ENGL 7140-01: Global Black Feminist Poetics
Professor Mecca Sullivan
Section Description: This seminar explores the formal, aesthetic, and poetic innovations of Black feminist writers of the African diaspora. Through an intersectional perspective emphasizing Black queer and feminist theoretical frameworks, we will examine connections between formal subversion and visions of identity and liberation that emerge within various feminist, anticolonial, and antiracist political discourses of the 20th and 21st centuries. We will explore poetry, plays, novels, films and mixed-genre works by a range of West African, South African, North American, Caribbean, and Afro-European writers including Dionne Brand, Ntozake Shange, Audre Lorde, Suzan-Lori Parks, Ama Ata Aidoo, M. NourbeSe Philip, Bessie Head, Olumide Popoola, Akilah Oliver and others.

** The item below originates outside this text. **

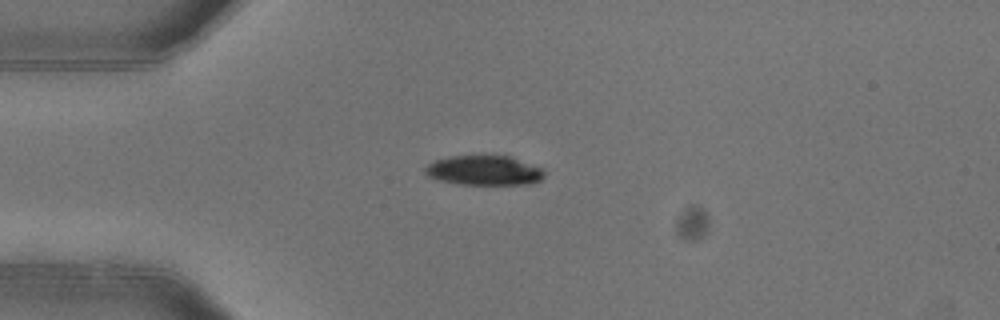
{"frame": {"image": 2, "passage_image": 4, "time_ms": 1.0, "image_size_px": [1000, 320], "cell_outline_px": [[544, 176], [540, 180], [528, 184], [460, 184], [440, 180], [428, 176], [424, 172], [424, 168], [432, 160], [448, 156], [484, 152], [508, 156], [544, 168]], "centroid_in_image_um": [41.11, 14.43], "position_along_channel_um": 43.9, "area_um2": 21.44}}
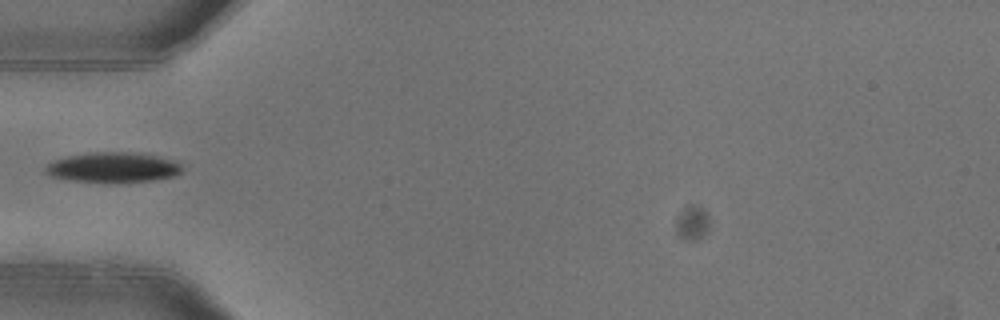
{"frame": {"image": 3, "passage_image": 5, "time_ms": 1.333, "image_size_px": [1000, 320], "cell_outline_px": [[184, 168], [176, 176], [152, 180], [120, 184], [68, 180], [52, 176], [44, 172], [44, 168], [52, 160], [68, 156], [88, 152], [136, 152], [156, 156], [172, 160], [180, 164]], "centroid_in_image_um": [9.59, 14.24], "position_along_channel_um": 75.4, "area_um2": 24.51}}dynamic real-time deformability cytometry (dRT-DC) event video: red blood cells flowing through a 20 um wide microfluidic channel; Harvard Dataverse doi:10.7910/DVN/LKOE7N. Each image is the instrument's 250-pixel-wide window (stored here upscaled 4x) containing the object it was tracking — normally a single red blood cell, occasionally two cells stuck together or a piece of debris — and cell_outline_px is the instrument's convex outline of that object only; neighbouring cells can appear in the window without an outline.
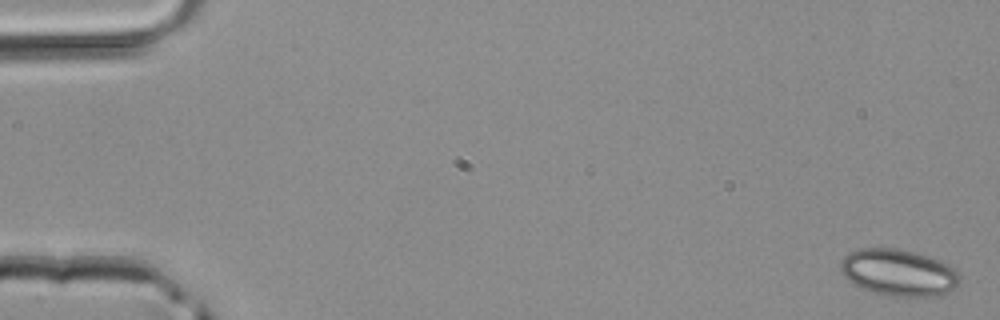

We will consider these works alongside key theoretical texts in Black feminism and poetics by bell hooks, Audre Lorde, Sokari Ekine, Kimberlé Crenshaw, Akwaeke Emezi and others. Reading for the interfaces of the poetic and the political, we will consider the roles of formal subversion and genre invention in contemporary Black feminist aesthetics, and how these writers’ works contribute to discourses of identity, power, and freedom on a global scale.